#### PROBLEM REQUIREMENTS:
Reproduce all of the lines below, swapping "Eventos" for "Events" and leaving everything else unchanged.

[Transcribed page text]
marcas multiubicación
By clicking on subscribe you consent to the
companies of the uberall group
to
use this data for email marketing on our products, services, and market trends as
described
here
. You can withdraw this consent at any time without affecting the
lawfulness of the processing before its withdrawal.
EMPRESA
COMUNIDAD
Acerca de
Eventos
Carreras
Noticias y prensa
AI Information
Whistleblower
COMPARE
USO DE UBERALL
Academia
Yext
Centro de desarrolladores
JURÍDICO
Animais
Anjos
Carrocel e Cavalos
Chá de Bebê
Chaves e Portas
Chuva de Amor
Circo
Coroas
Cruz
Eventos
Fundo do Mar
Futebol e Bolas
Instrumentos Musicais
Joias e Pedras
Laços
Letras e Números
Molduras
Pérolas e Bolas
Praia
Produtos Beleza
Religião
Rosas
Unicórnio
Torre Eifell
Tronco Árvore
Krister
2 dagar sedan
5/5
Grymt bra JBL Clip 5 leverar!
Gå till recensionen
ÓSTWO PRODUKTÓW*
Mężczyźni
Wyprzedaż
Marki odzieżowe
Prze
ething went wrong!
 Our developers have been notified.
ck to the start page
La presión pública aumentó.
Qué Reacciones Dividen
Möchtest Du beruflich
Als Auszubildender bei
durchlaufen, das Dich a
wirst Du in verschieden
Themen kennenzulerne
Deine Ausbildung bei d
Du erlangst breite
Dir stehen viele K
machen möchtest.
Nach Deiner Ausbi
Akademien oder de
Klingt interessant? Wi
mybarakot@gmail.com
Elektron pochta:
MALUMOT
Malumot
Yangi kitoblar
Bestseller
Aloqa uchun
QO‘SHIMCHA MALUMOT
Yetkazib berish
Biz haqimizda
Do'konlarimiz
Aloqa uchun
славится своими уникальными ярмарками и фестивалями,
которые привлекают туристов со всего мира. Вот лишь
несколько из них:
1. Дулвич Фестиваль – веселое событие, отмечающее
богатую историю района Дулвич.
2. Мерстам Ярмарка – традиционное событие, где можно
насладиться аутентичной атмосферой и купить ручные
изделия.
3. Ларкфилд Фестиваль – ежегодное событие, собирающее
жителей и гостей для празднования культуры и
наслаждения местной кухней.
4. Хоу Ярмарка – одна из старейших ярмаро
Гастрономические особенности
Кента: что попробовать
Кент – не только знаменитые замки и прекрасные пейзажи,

#### WRITTEN RESPONSE:
marcas multiubicación
By clicking on subscribe you consent to the
companies of the uberall group
to
use this data for email marketing on our products, services, and market trends as
described
here
. You can withdraw this consent at any time without affecting the
lawfulness of the processing before its withdrawal.
EMPRESA
COMUNIDAD
Acerca de
Events
Carreras
Noticias y prensa
AI Information
Whistleblower
COMPARE
USO DE UBERALL
Academia
Yext
Centro de desarrolladores
JURÍDICO
Animais
Anjos
Carrocel e Cavalos
Chá de Bebê
Chaves e Portas
Chuva de Amor
Circo
Coroas
Cruz
Events
Fundo do Mar
Futebol e Bolas
Instrumentos Musicais
Joias e Pedras
Laços
Letras e Números
Molduras
Pérolas e Bolas
Praia
Produtos Beleza
Religião
Rosas
Unicórnio
Torre Eifell
Tronco Árvore
Krister
2 dagar sedan
5/5
Grymt bra JBL Clip 5 leverar!
Gå till recensionen
ÓSTWO PRODUKTÓW*
Mężczyźni
Wyprzedaż
Marki odzieżowe
Prze
ething went wrong!
 Our developers have been notified.
ck to the start page
La presión pública aumentó.
Qué Reacciones Dividen
Möchtest Du beruflich
Als Auszubildender bei
durchlaufen, das Dich a
wirst Du in verschieden
Themen kennenzulerne
Deine Ausbildung bei d
Du erlangst breite
Dir stehen viele K
machen möchtest.
Nach Deiner Ausbi
Akademien oder de
Klingt interessant? Wi
mybarakot@gmail.com
Elektron pochta:
MALUMOT
Malumot
Yangi kitoblar
Bestseller
Aloqa uchun
QO‘SHIMCHA MALUMOT
Yetkazib berish
Biz haqimizda
Do'konlarimiz
Aloqa uchun
славится своими уникальными ярмарками и фестивалями,
которые привлекают туристов со всего мира. Вот лишь
несколько из них:
1. Дулвич Фестиваль – веселое событие, отмечающее
богатую историю района Дулвич.
2. Мерстам Ярмарка – традиционное событие, где можно
насладиться аутентичной атмосферой и купить ручные
изделия.
3. Ларкфилд Фестиваль – ежегодное событие, собирающее
жителей и гостей для празднования культуры и
наслаждения местной кухней.
4. Хоу Ярмарка – одна из старейших ярмаро
Гастрономические особенности
Кента: что попробовать
Кент – не только знаменитые замки и прекрасные пейзажи,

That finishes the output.